Puerto Rico's development bank forges deal with creditors
Puerto Rico's development bank has entered into a deal with financial creditors that would allow it to avoid a lengthy bankruptcy proceeding, the leader of the debt-swamped U.S. island announced Monday.
The liquidation agreement still has to be formally approved by creditors of the Government Development Bank, which for decades played a major role in the U.S. Caribbean territory's financial affairs. A financial oversight board and U.S. District Court for Puerto Rico also must sign off on the pact.
But Gov. Ricardo Rossello said in a Monday statement that the so-called restructuring support agreement negotiated over the last two months is backed by "a significant portion of its major stakeholders."
The deal focused on the bank is just one piece of an overall $73 billion public debt load that the government of the struggling island is seeking to restructure.
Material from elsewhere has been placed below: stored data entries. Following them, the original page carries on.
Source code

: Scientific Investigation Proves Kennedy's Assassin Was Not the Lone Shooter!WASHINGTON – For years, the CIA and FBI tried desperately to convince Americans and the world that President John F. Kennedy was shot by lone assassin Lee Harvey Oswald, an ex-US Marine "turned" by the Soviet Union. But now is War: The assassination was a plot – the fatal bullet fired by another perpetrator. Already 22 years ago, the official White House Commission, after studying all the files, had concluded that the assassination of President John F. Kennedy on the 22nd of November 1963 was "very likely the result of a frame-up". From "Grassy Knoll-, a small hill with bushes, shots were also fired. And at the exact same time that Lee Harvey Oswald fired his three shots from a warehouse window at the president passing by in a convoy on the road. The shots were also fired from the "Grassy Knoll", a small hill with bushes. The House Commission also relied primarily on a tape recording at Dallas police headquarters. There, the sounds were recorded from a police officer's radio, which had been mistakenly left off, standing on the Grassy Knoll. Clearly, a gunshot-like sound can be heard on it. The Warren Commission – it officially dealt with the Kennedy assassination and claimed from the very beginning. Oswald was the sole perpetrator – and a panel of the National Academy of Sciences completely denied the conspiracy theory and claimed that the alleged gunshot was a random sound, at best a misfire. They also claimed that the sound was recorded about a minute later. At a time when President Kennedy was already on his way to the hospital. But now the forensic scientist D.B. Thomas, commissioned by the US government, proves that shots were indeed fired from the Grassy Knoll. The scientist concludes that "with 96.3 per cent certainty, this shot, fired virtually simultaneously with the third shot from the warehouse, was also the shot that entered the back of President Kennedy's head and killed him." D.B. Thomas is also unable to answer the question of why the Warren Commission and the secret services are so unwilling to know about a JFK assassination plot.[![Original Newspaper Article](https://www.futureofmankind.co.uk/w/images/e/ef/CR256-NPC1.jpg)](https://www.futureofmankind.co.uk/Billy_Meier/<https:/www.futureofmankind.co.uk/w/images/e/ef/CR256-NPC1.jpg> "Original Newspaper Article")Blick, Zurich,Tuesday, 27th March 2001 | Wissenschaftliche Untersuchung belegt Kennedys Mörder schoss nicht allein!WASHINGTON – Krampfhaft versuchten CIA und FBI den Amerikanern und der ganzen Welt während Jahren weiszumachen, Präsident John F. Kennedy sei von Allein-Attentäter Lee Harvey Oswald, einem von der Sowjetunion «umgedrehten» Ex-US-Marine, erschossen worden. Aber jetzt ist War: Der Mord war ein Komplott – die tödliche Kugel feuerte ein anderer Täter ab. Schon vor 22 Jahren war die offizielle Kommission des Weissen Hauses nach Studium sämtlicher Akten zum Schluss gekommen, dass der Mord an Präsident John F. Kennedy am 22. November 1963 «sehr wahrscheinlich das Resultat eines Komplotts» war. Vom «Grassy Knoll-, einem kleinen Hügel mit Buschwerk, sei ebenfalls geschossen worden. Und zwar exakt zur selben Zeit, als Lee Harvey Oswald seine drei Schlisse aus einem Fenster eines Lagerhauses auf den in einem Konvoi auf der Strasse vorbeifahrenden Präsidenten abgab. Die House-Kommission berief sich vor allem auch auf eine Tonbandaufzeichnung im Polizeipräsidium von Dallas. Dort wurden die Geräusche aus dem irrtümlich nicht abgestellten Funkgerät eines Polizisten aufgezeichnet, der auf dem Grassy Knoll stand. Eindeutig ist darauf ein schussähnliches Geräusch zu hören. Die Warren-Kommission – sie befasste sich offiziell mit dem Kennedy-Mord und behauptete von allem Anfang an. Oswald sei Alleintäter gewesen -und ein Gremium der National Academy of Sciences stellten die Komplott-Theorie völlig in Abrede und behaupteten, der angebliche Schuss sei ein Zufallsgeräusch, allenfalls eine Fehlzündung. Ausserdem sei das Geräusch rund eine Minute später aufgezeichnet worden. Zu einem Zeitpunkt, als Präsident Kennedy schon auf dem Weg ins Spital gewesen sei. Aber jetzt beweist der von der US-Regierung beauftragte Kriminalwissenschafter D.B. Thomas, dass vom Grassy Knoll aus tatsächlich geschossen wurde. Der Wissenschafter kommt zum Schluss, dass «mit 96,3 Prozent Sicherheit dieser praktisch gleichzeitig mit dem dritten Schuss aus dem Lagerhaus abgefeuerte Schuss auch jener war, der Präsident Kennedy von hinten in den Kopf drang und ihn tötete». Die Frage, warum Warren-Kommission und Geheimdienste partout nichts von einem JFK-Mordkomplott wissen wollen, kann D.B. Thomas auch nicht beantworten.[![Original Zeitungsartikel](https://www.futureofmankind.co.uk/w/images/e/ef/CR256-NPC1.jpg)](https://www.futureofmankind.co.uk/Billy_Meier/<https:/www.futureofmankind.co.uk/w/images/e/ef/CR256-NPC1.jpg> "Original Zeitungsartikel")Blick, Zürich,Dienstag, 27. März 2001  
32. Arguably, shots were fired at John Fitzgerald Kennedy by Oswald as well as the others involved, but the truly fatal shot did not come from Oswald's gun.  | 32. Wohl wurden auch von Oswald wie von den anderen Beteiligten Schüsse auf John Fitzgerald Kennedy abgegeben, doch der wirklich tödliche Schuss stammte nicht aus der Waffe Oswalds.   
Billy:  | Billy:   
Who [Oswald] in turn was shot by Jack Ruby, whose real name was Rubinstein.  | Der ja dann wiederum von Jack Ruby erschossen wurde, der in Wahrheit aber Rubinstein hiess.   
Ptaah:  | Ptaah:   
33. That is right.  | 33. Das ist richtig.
Puerto Rico is mired in a decade-long recession.
Rossello said the agreement will allow bondholders and other creditors to exchange their claims against Puerto Rico's development bank for one of three tranches of new bonds with varying payment terms.
Details were fuzzy about how issuing new debt to cover old debt would pan out. But Rossello said the bank's creditors agreed to "substantial discounts to the principal" and touted the pact as "an example of the government regaining the credibility it had lost over the past few years."
Rafael Rojo, a spokesman for Puerto Rico creditor group Bonistas del Patio, said in the government statement that the creditors were voluntarily accepting losses up to 45 percent.
"We are Puerto Ricans first and we recognize the circumstances in which Puerto Rico is today," Rojo said.